Dee described the stadium as a “beautiful home with a rusty fence” as he highlighted some of the less attractive features.

He showed off chipping paint, peeling floors and some of the more outdated infrastructure, like the hydraulic system used to move seats on the sideline.

The stadium is not exactly in tip top shape, but does it deserve a modernization funded in part by public dollars?

That’s still up for debate.

“We’ve had a great dialogue,” Dee said. “The reaction to the partnership with the county since it was announced has been overwhelmingly positive.”
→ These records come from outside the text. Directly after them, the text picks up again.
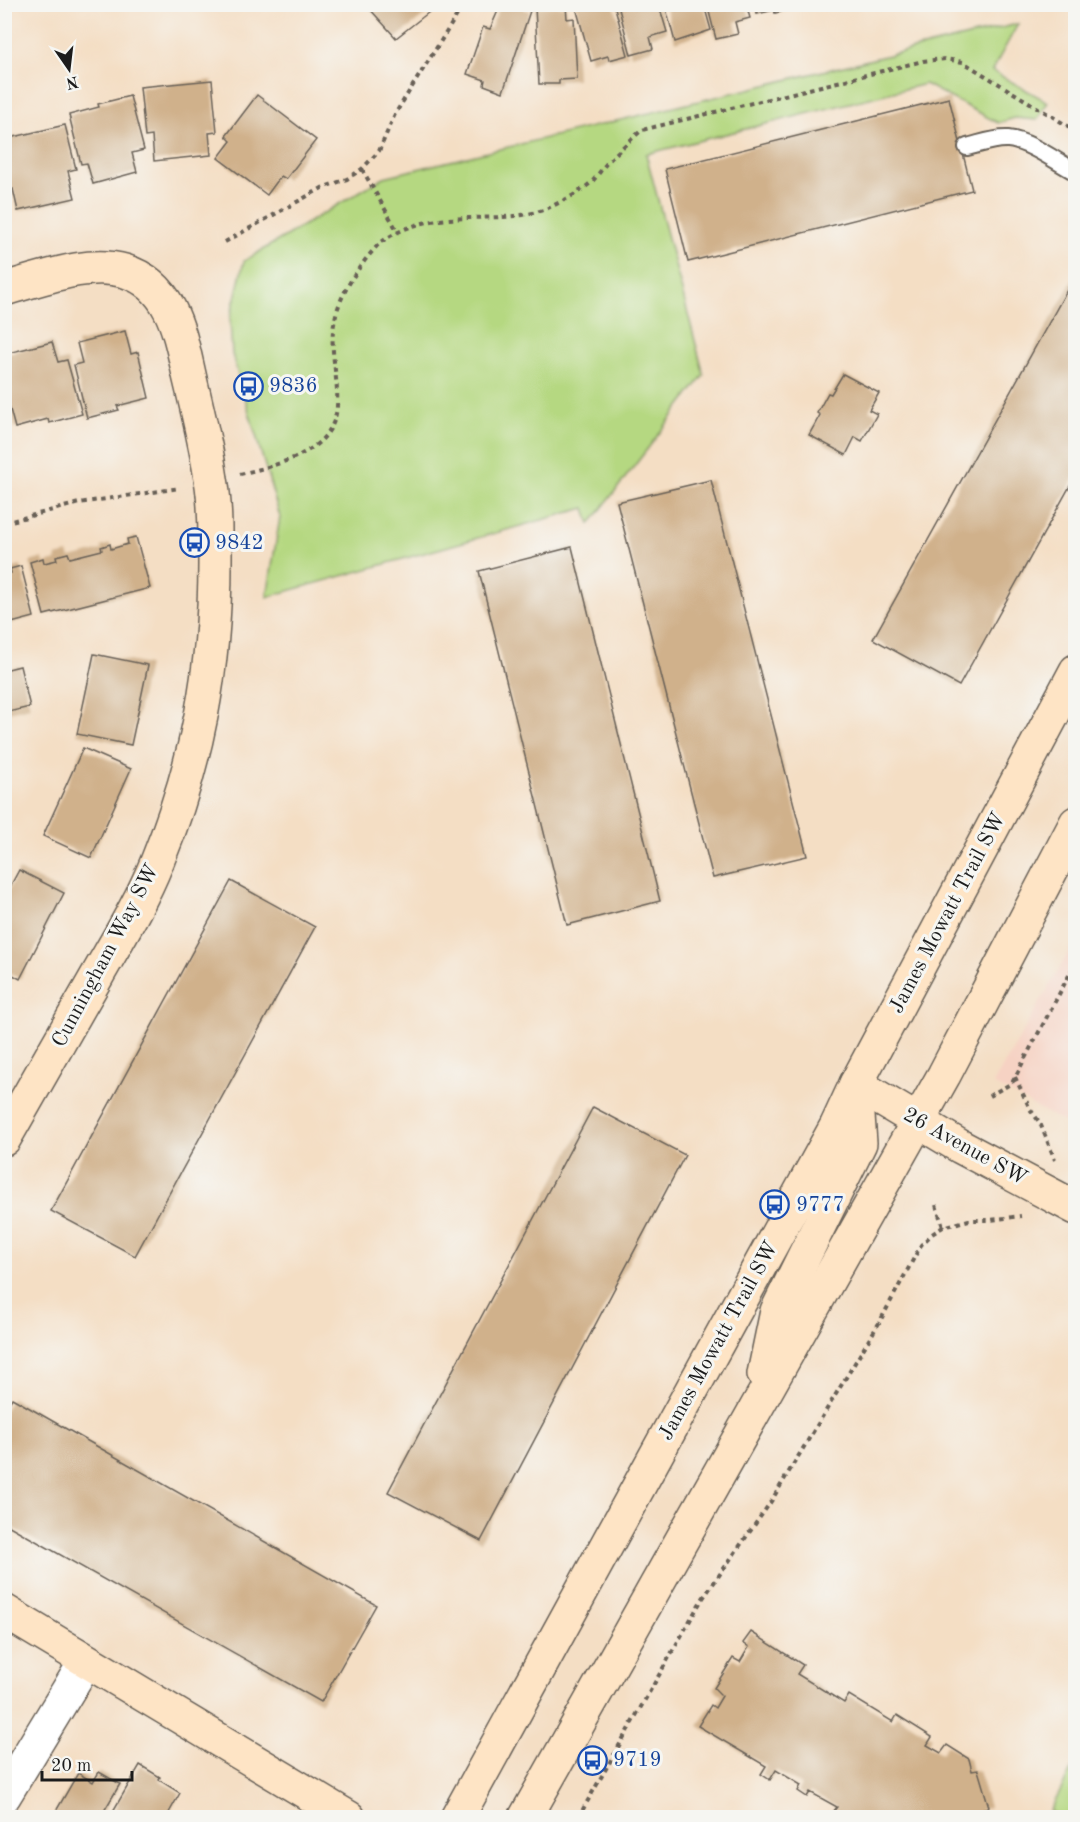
<svg xmlns="http://www.w3.org/2000/svg" width="1080" height="1822" font-family="'Old Standard TT',serif">
<rect width="100%" height="100%" fill="#f6f6f2"/>
<filter id="ink" filterUnits="userSpaceOnUse"><feTurbulence type="fractalNoise" baseFrequency=".0167" numOctaves="2"/><feDisplacementMap in="SourceGraphic" scale="12" xChannelSelector="R" yChannelSelector="G"/><feConvolveMatrix kernelMatrix="1 2 1 2 8 2 1 2 1" color-interpolation-filters="sRGB"/></filter>
<filter id="wash" filterUnits="userSpaceOnUse"><feTurbulence type="fractalNoise" baseFrequency=".008" numOctaves="4" result="noise"/><feDisplacementMap in="SourceGraphic" scale="24" xChannelSelector="R" yChannelSelector="G"/><feGaussianBlur stdDeviation="1.35" result="paint"/><feColorMatrix in="noise" values="0 0 0 0 0 0 0 0 0 0 0 0 0 0 0 0 0 1.4 0 .05"/><feComposite in="paint" operator="in"/></filter>
<g filter="url(#wash)">
<rect width="100%" height="100%" fill="#f4dec4"/>
<polygon fill="#f6d2c3" points="1075,941 1075,1128 993,1084"/>
<g fill="#b5d881" stroke="#687a4e" stroke-width="1.5">
<polygon points="1018,24 992,71 1048,102 1037,120 1015,118 998,123 925,84 646,154 704,375 590,524 585,508 267,597 280,517 232,354 230,319 244,261 384,177"/>
<polygon points="1075,1763 1075,1817 1060,1817 1050,1811"/>
</g>
<g id="blocks">
<g fill="#d0b18b">
<polygon points="373,4 429,4 433,9 396,38 369,8"/>
<polygon points="501,4 510,4 530,11 503,92 484,85 485,80 467,74 483,27 490,29"/>
<polygon points="575,4 614,4 628,55 609,60 608,56 591,61"/>
<polygon points="707,4 746,4 750,18 735,22 738,34 716,39"/>
<polygon points="755,4 794,4 795,8 775,13 774,10 757,14"/>
<polygon points="618,5 659,5 667,32 650,37 653,49 631,55"/>
<polygon points="665,5 704,5 711,30 675,42"/>
<polygon points="566,6 567,19 574,18 577,79 559,80 559,84 539,84 535,7"/>
<polygon points="212,80 217,132 209,133 211,155 154,161 152,136 145,137 140,87"/>
<polygon points="257,95 316,140 286,179 281,176 267,195 218,158 231,141 226,136"/>
<polygon points="130,96 144,150 132,153 137,172 93,184 87,163 81,164 69,115 99,107 98,104"/>
<polygon points="949,98 972,190 688,262 665,169"/>
<polygon points="65,125 76,169 68,171 75,198 18,211 13,189 7,191 5,182 5,139"/>
<polygon points="1076,274 1076,475 959,686 873,639"/>
<polygon points="125,331 131,354 138,352 149,398 117,406 119,410 87,418 74,365 82,363 77,343"/>
<polygon points="52,342 58,362 67,360 82,414 49,423 48,419 15,428 4,387 4,379 9,378 4,354"/>
<polygon points="843,374 879,393 869,410 877,414 862,441 855,437 846,455 809,435 820,415 817,413 828,393 831,394"/>
<polygon points="711,480 807,856 713,878 617,502"/>
<polygon points="136,537 150,588 44,615 30,562 43,558 44,563 57,560 56,556 68,553 70,558 102,550 101,547 110,544 111,549 128,544 127,539"/>
<polygon points="572,547 660,901 567,925 479,571"/>
<polygon points="21,566 34,617 4,625 4,575 11,573 10,569"/>
<polygon points="94,654 148,665 131,745 77,734"/>
<polygon points="20,666 30,707 4,713 4,670"/>
<polygon points="83,748 131,769 91,858 43,836"/>
<polygon points="19,870 64,893 20,979 4,970 4,898"/>
<polygon points="231,881 315,927 135,1256 51,1211"/>
<polygon points="593,1107 685,1155 481,1541 388,1492"/>
<polygon points="12,1398 376,1605 321,1702 4,1523 4,1411"/>
<polygon points="751,1632 803,1665 797,1674 844,1703 849,1695 893,1722 897,1715 932,1737 927,1745 941,1753 947,1745 969,1759 972,1771 978,1770 989,1807 982,1809 984,1818 852,1818 846,1814 843,1818 833,1812 837,1807 810,1792 807,1797 798,1791 801,1785 776,1770 770,1780 761,1774 766,1766 698,1726 711,1705 715,1708 722,1696 714,1688 733,1658 740,1662 749,1647 743,1643"/>
<polygon points="140,1765 160,1777 159,1780 180,1793 166,1818 109,1818"/>
<polygon points="99,1772 120,1784 100,1818 52,1818 78,1773 93,1782"/>
</g>
</g>
</g>
<g filter="url(#ink)">
<use href="#blocks" fill-opacity="0" stroke="#686057" stroke-width="1.5"/>
<g fill="none" stroke-linecap="round" stroke-linejoin="round">
<defs>
<path id="lane" d="M967,147C980,144 995,138 1008,139C1029,141 1057,162 1076,172"/>
<polyline id="street" points="4,1796 86,1661"/>
<g id="secondary">
<path d="M4,289C42,279 87,260 125,271C174,286 180,336 190,379C198,412 206,445 211,479C216,507 215,536 215,564C215,670 197,764 157,862C141,902 118,939 97,976C66,1030 35,1085 4,1139"/>
<polyline points="856,1084 961,1147 1076,1208"/>
<polyline points="764,1374 777,1311 860,1143 856,1089"/>
<polyline points="4,1611 349,1818"/>
<polyline points="457,1818 836,1127 856,1084 1076,671"/>
<polyline points="525,1818 944,1075 1076,823"/>
</g>
</defs>
<use href="#lane" stroke="#686057" stroke-width="20"/>
<use href="#street" stroke="#686057" stroke-width="36"/>
<use href="#secondary" stroke="#686057" stroke-width="36"/>
<g stroke="#686057" stroke-width="4" stroke-dasharray="4.5 4.5" stroke-linecap="butt">
<polyline points="362,169 398,232"/>
<polyline points="225,242 322,188 347,179 362,169 379,151 395,114 464,4"/>
<path d="M240,474C277,465 334,453 337,406C339,379 329,351 334,324C339,294 358,267 378,245C385,238 396,233 405,229C452,209 504,226 548,208C561,202 577,194 588,185C595,180 600,171 606,164C617,152 629,141 642,130L923,61L945,59L963,62L1076,131"/>
<polyline points="4,523 79,503 180,488"/>
<polyline points="1015,1077 1030,1109 1040,1123 1055,1160"/>
<polyline points="989,1096 1012,1083 1076,962"/>
<polyline points="936,1205 943,1227"/>
<polyline points="578,1818 701,1601 770,1503 879,1323 921,1245 932,1234 943,1227 969,1220 990,1220 1021,1216"/>
</g>
<use href="#lane" stroke="#fff" stroke-width="16"/>
<use href="#street" stroke="#fff" stroke-width="33"/>
<use href="#secondary" stroke="#fee4c5" stroke-width="33"/>
</g>
</g>
<defs>
<symbol id="bus-ring" viewBox="-11 -11 22 22"><circle r="9.5" fill="#f6f6f2" stroke="#1a4fb4" stroke-width="1.5"/><path d="M-5-6H5V4H4V6H2V4H-2V6H-4V4H-5ZM-3.5-4V0h7V-4ZM-3.5 1.2v1.5H-2V1.2ZM2 1.2v1.5H3.5V1.2Z" fill="#1a4fb4"/></symbol>
</defs>
<g fill-rule="evenodd">
<use href="#bus-ring" x="232" y="370" width="33" height="33"/>
<use href="#bus-ring" x="178" y="526" width="33" height="33"/>
<use href="#bus-ring" x="758" y="1188" width="33" height="33"/>
<use href="#bus-ring" x="576" y="1744" width="33" height="33"/>
</g>
<g text-anchor="middle" dominant-baseline="central" stroke-width="6" stroke-linejoin="round" paint-order="stroke">
<g font-size="21" fill="#164399" stroke="#f6f6f2" text-anchor="start">
<text x="269" y="386">9836</text>
<text x="215" y="543">9842</text>
<text x="796" y="1205">9777</text>
<text x="613" y="1760">9719</text>
</g>
<g font-size="21" fill="#1c1c1c" stroke="#f6f6f2">
<text transform="translate(948 913) rotate(-62)">James Mowatt Trail SW</text>
<text transform="translate(106 956) rotate(-62)">Cunningham Way SW</text>
<text transform="translate(965 1147) rotate(29)">26 Avenue SW</text>
<text transform="translate(719 1341) rotate(-61)">James Mowatt Trail SW</text>
</g>
</g>
<rect width="1080" height="1822" fill="none" stroke="#f6f6f2" stroke-width="24"/>
<g transform="translate(69 69) rotate(166)" stroke="#f6f6f2" stroke-width="4.5" paint-order="stroke">
<path d="M0-4.5L10 22L0 15L-10 22Z" fill="#1c1c1c"/>
<text y="-9" font-size="16" font-weight="bold" text-anchor="middle" fill="#1c1c1c">N</text>
</g>
<path d="M42 1771v9h90v-9" fill="none" stroke="#1c1c1c" stroke-width="3"/>
<text x="51" y="1771" font-size="18" fill="#1c1c1c" stroke="#f6f6f2" stroke-width="4.5" paint-order="stroke">20 m</text>
</svg>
The plan to add a roof canopy, upgraded lights and modified seating would cost about $350 million.

Dee said that’s about a third of what it would cost to build a new stadium, which he believes would be necessary if repairs and improvements aren’t made soon.

“We’d be looking at a total replacement of the seating bowl at some point in the next 5 years,” Dee explained.
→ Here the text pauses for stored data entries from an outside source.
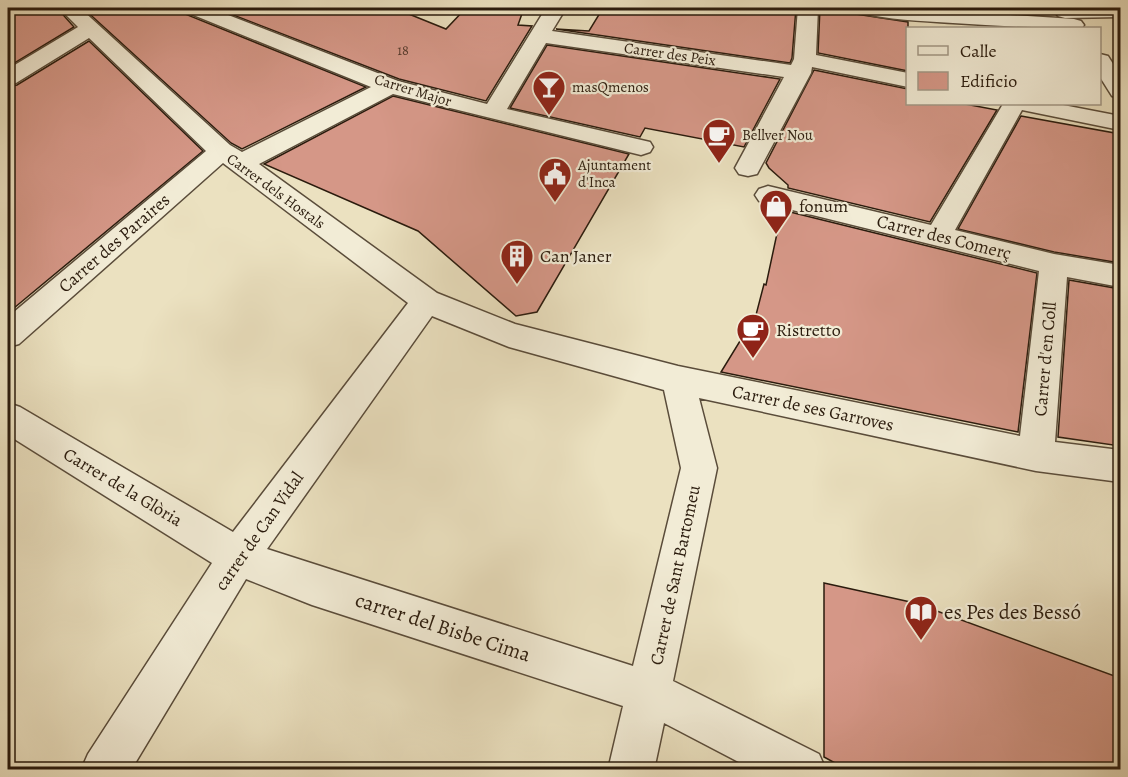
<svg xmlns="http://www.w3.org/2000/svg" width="1128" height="777" font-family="Alegreya,serif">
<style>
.building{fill:#d59787;stroke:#2a1b0d;stroke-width:1.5}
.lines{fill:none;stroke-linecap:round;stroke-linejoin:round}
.street-casing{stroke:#5a4c3a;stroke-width:3}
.street{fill:#f2ecd6;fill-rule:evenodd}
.labels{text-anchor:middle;stroke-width:4.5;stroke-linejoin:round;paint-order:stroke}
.far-number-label{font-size:14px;fill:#553a2c}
.far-street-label{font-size:15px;fill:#2a1b0d;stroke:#f2ecd6}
.far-poi-label{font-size:15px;fill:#2a1b0d;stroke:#f2ecd6;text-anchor:start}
.poi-label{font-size:18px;fill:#2a1b0d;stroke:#f2ecd6;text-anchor:start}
.street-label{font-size:18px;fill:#2a1b0d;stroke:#f2ecd6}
.near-poi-label{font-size:21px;fill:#2a1b0d;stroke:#f2ecd6;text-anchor:start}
.near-street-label{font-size:21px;fill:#2a1b0d;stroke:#f2ecd6}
</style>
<rect width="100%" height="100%" fill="#ebe1c0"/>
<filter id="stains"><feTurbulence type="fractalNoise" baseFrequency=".00333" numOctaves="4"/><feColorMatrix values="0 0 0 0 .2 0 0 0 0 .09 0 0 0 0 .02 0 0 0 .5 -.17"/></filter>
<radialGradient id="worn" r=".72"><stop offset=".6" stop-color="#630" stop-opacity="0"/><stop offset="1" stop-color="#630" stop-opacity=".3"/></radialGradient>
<!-- building -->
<g class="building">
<polygon points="8,8 57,8 74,27 8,67"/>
<polygon points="83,8 181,8 185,14 366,87 242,149 231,143"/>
<polygon points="215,8 394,8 446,29 466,8 524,8 518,25 532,26 486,101 399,79"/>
<polygon points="603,8 796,8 792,58 790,63 556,29 589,31"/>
<polygon points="820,8 852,8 856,14 908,22 908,71 818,53"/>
<polygon points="89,41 203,151 8,313 8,87 17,85"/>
<polygon points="547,45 780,79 744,147 645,128 640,137 510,108"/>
<polygon points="814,70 908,89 908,104 965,104 997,110 930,222 788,188 788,185 769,168 766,163"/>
<polygon points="393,96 629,154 537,312 516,316 418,231 264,164"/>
<polygon points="1021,116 1120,134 1120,263 1054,252 958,229"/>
<polygon points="782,210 1037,273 1018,432 721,372 756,315 764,284 766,285"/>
<polygon points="1069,280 1120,289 1120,446 1058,437"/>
<polygon points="824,583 915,603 1120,678 1120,770 848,770 824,757"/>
</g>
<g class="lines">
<defs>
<g id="street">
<path d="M59,8H80L230,145L242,152L371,87L186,12L183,8H210L398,81L487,104L546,8H566L552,31L791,65L794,59L798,8H818L816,55L908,73V87L812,67L811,73L757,174L748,176L739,174L735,168L784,77L546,43L507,109L650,142L653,147L650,152L641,155L393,94L259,164L437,293L515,324L678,366L1020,436L1039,271L768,204L759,201L755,195L759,189L768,186L931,225L1003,104H1058L1120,116V130L1022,110L955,230L1054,254L1120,265V287L1067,277L1055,442L1120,450V482L1036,471L699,398L717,468L673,681L819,754L826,770H754L664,723L654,770H608L623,706L312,605L246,579L131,770H81L88,754L212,563L8,435V403L20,407L233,532L408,303L223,163L19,344L8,347V317L206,151L89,38L16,83L8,85V69L78,27ZM432,316L509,347L664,390L681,468L633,666L267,549Z"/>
<path d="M854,8H901L1074,19L1081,21L1084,25L1082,28C1039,28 996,26 953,23C921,21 888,20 857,12Z"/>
<polygon points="1058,8 1120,8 1120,17 1065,18 1058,16 1055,12"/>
<polygon points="1100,54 1108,56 1120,75 1120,98 1112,96 1100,77"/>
</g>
</defs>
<!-- street casing -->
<use href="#street" class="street-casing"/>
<!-- street -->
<use href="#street" class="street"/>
</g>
<!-- icons -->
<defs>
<symbol id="bar-pin" viewBox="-11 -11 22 30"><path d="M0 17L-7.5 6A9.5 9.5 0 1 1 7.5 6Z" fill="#8f2418" stroke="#f2ecd6"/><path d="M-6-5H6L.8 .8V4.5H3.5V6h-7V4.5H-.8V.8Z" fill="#fff"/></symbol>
<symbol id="cafe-pin" viewBox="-11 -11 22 30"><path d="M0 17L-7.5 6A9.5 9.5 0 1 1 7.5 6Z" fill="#8f2418" stroke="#f2ecd6"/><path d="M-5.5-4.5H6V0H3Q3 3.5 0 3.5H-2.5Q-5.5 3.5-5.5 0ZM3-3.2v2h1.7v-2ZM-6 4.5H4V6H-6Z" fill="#fff"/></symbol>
<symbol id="civic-pin" viewBox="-11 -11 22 30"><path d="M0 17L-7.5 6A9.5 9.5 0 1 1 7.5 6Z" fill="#8f2418" stroke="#f2ecd6"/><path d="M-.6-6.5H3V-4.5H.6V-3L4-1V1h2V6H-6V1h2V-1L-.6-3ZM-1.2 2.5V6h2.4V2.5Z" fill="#fff"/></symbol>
<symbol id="shop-pin" viewBox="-11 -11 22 30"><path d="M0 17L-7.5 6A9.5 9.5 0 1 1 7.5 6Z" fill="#8f2418" stroke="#f2ecd6"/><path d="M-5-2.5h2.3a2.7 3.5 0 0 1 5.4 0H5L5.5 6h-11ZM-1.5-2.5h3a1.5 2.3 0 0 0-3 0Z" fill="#fff"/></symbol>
<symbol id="building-pin" viewBox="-11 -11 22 30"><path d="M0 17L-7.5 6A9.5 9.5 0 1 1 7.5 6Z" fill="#8f2418" stroke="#f2ecd6"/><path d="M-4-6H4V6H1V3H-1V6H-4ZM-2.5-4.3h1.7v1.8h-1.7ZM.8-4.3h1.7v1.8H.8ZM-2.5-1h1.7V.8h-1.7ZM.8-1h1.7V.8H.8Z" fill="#fff"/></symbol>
<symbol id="library-pin" viewBox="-11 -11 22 30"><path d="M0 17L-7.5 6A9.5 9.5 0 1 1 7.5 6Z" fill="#8f2418" stroke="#f2ecd6"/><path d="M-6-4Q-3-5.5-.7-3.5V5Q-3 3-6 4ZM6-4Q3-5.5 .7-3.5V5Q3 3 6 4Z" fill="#fff"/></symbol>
</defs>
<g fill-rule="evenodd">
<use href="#bar-pin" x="530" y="68" width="38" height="52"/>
<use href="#cafe-pin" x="700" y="116" width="38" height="52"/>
<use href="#civic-pin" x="536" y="155" width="38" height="52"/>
<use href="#shop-pin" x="757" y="187" width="38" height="52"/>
<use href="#building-pin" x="498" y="237" width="38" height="52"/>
<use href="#cafe-pin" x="734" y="311" width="38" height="52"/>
<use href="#library-pin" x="902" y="593" width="38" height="52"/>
</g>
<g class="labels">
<!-- far-number labels -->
<g class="far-number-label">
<text x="403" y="55">18</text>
</g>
<!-- far-street labels -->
<g class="far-street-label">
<text transform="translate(670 54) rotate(8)" y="5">Carrer des Peix</text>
<text transform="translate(413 90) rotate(17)" y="5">Carrer Major</text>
<text transform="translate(276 191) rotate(36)" y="5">Carrer dels Hostals</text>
</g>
<!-- far-poi labels -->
<g class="far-poi-label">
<text x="572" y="92">masQmenos</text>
<text x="742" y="140">Bellver Nou</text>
<text x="578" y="170">Ajuntament<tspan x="578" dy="17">d'Inca</tspan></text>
</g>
<!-- poi labels -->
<g class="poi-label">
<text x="799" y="212">fonum</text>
<text x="540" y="262">Can Janer</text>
<text x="776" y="336">Ristretto</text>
</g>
<!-- street labels -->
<g class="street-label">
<text transform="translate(944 237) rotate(14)" y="6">Carrer des Comerç</text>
<text transform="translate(114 243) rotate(-41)" y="6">Carrer des Paraires</text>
<text transform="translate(1045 359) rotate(-85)" y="6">Carrer d'en Coll</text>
<text transform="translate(813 408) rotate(12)" y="6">Carrer de ses Garroves</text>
<text transform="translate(123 487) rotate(31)" y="6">Carrer de la Glòria</text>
<text transform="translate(259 531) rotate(-55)" y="6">carrer de Can Vidal</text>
<text transform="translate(675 575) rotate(-78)" y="6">Carrer de Sant Bartomeu</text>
</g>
<!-- near-poi labels -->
<g class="near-poi-label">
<text x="944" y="619">es Pes des Bessó</text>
</g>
<!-- near-street labels -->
<g class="near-street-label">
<text transform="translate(443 627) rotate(18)" y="7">carrer del Bisbe Cima</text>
</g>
</g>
<!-- margin -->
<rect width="1128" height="777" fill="none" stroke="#ebe1c0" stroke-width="30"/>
<rect x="9" y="9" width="1110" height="759" fill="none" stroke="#2a1b0d" stroke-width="3"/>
<rect x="15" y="15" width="1098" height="747" fill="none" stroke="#2a1b0d" stroke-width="1.5"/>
<!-- legend -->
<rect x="906" y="27" width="195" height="78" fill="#f2ecd6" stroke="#a29886" stroke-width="1.5"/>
<rect x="918" y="46" width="30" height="9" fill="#f2ecd6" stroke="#a29886" stroke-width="1.5"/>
<text x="960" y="57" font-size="18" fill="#2a1b0d">Calle</text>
<rect x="918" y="72" width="30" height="18" fill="#d59787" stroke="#a29886" stroke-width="1.5"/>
<text x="960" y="87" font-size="18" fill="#2a1b0d">Edificio</text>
<rect width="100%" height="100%" filter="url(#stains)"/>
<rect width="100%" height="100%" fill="url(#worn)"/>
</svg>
The lights have been around since the stadium opened in 1987, according to Dee.

The giant video boards, just 8 years old now, are in need of repair.

The rows upon rows of orange seats are starting to fade.

“That’s our 1987 logo so if there’s any question when these seats date back to, there it is, rusting away,” Dee explained as he pointed at the old symbol for the team.

Plus, there’s the matter of the Marlins.

The baseball franchise used to call Sun Life Stadium home before moving to its new digs in Miami.

Now that the team is gone, some areas in the stadium are basically useless.

The batting cage has been transformed into “Sideline Lounge”, but the old Marlins clubhouse sits empty and the dugouts no longer serve their intended purposes.

Getting rid of the dugouts would allow for more the lower bowl seats to be extended out by roughly 18 feet, Dee said, bringing the fans closer to the sidelines.

Four high-definition screens would be installed in the corners of the stadium and the escalators would be replaced.

The previous owners upgraded parts of the club level in 2007, but Dee said the current ownership would finish the job.

Some of the money for the modernization would come from a state tax break and a tourist tax increase, but lawmakers in Tallahassee Friday decided not to hear the bill in committee.

The state Senate postponed debate again.

Dee said news of the bill’s demise “are greatly exaggerated.”

“We do remain confident as we head into the last week that the elected officials in Tallahassee will allow the voters of Miami-DadeCounty to have the final say on this matter and we’re looking forward to the referendum on May 14th,” Dee said.

The legislative session ends Friday, May 3rd

If voters approve the plan, Dee said construction would start in August and wrap up by July of 2015.